### Task brief
Nothing but the lines from the first line of the material below through the line that holds "Figure 2. A" should be set down, exactly and with pictures left out.

————————

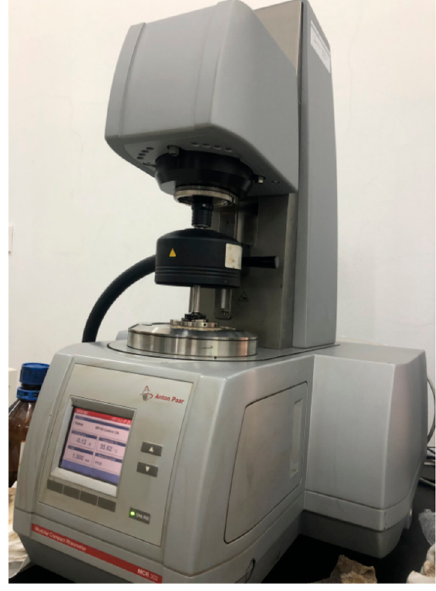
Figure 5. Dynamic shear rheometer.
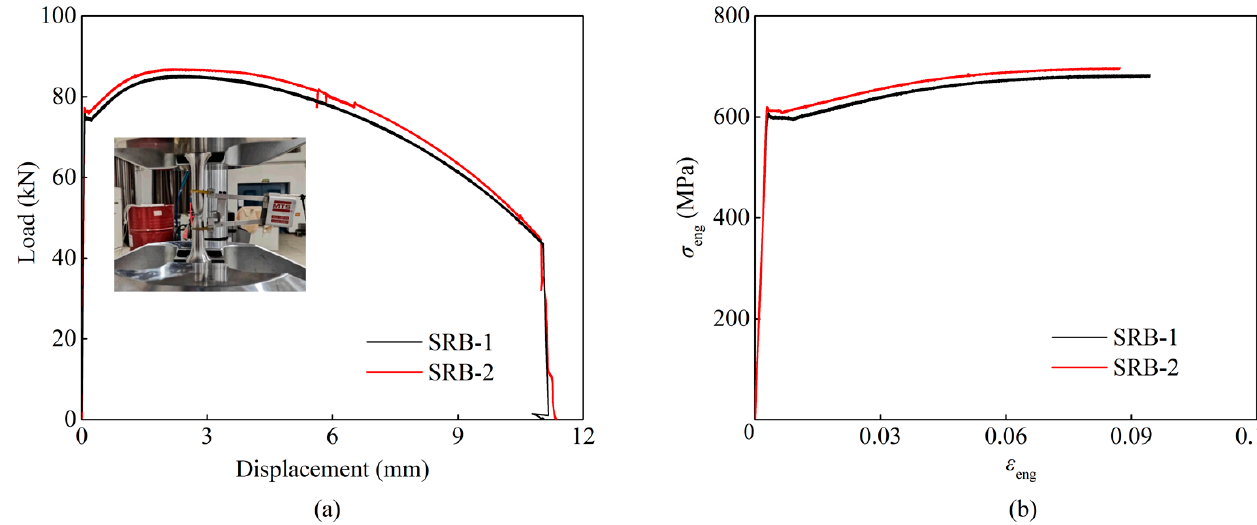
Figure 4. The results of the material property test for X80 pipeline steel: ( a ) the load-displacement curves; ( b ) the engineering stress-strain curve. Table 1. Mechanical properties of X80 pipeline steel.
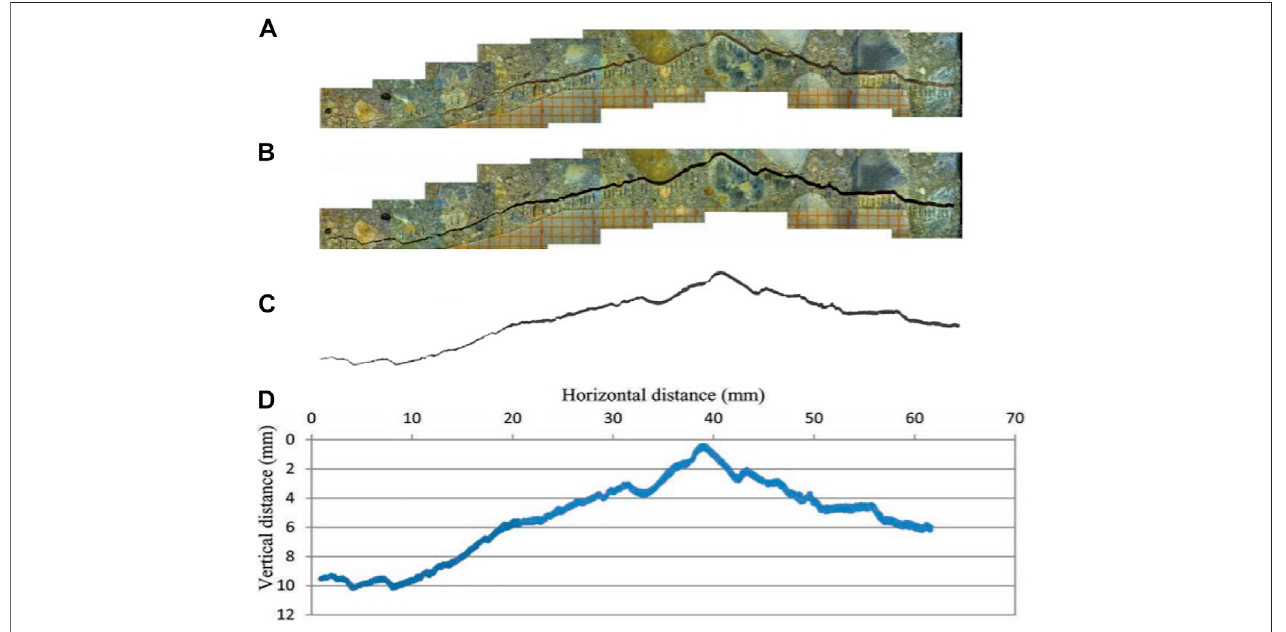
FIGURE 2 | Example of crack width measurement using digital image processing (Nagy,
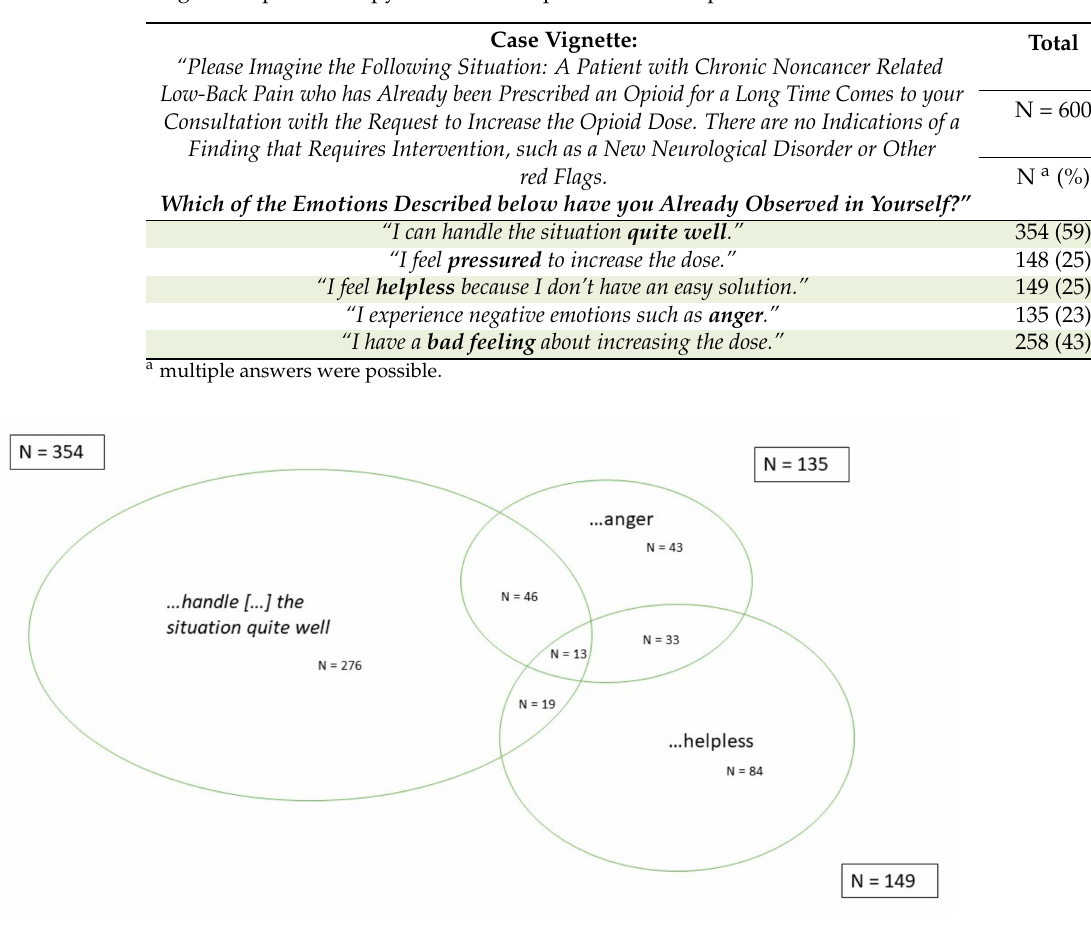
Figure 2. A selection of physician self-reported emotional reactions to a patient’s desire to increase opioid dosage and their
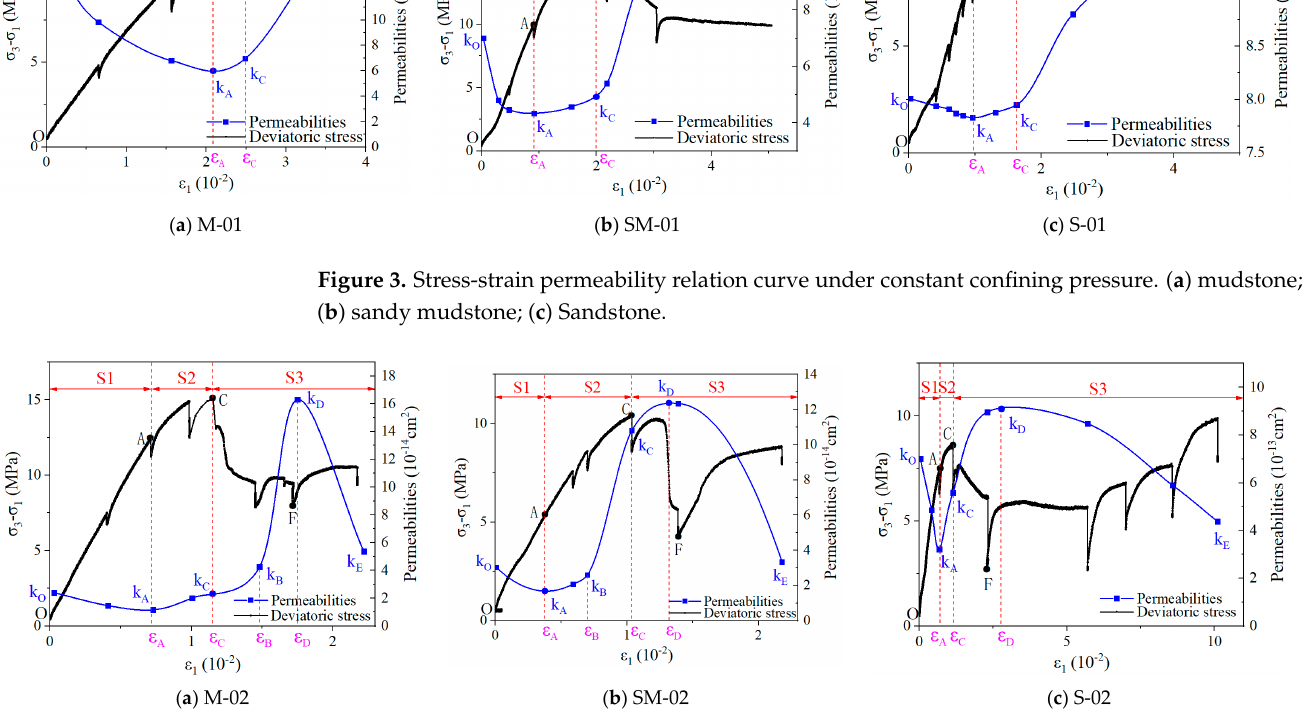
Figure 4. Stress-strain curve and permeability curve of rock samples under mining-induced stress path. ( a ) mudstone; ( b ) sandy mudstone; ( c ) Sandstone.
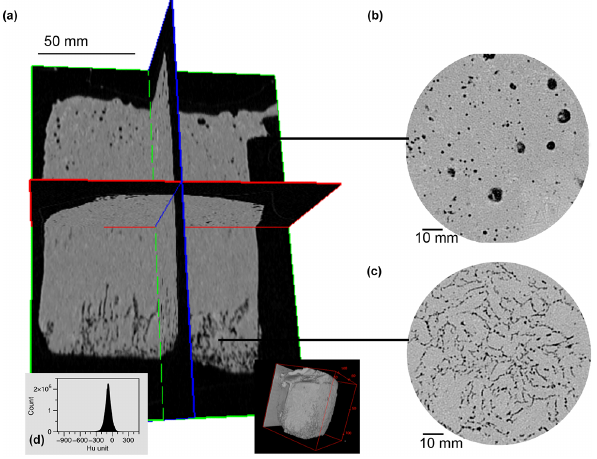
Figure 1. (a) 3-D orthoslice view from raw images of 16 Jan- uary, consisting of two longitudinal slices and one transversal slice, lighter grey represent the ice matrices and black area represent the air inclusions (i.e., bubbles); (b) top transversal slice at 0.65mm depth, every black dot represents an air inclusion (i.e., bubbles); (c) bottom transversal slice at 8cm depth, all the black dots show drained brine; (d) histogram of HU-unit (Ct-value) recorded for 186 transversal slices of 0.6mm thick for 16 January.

————————

### Answer for the task
Figure 5. Dynamic shear rheometer.
Figure 4. The results of the material property test for X80 pipeline steel: ( a ) the load-displacement curves; ( b ) the engineering stress-strain curve. Table 1. Mechanical properties of X80 pipeline steel.
FIGURE 2 | Example of crack width measurement using digital image processing (Nagy,
Figure 2. A selection of physician self-reported emotional reactions to a patient’s desire to increase opioid dosage and their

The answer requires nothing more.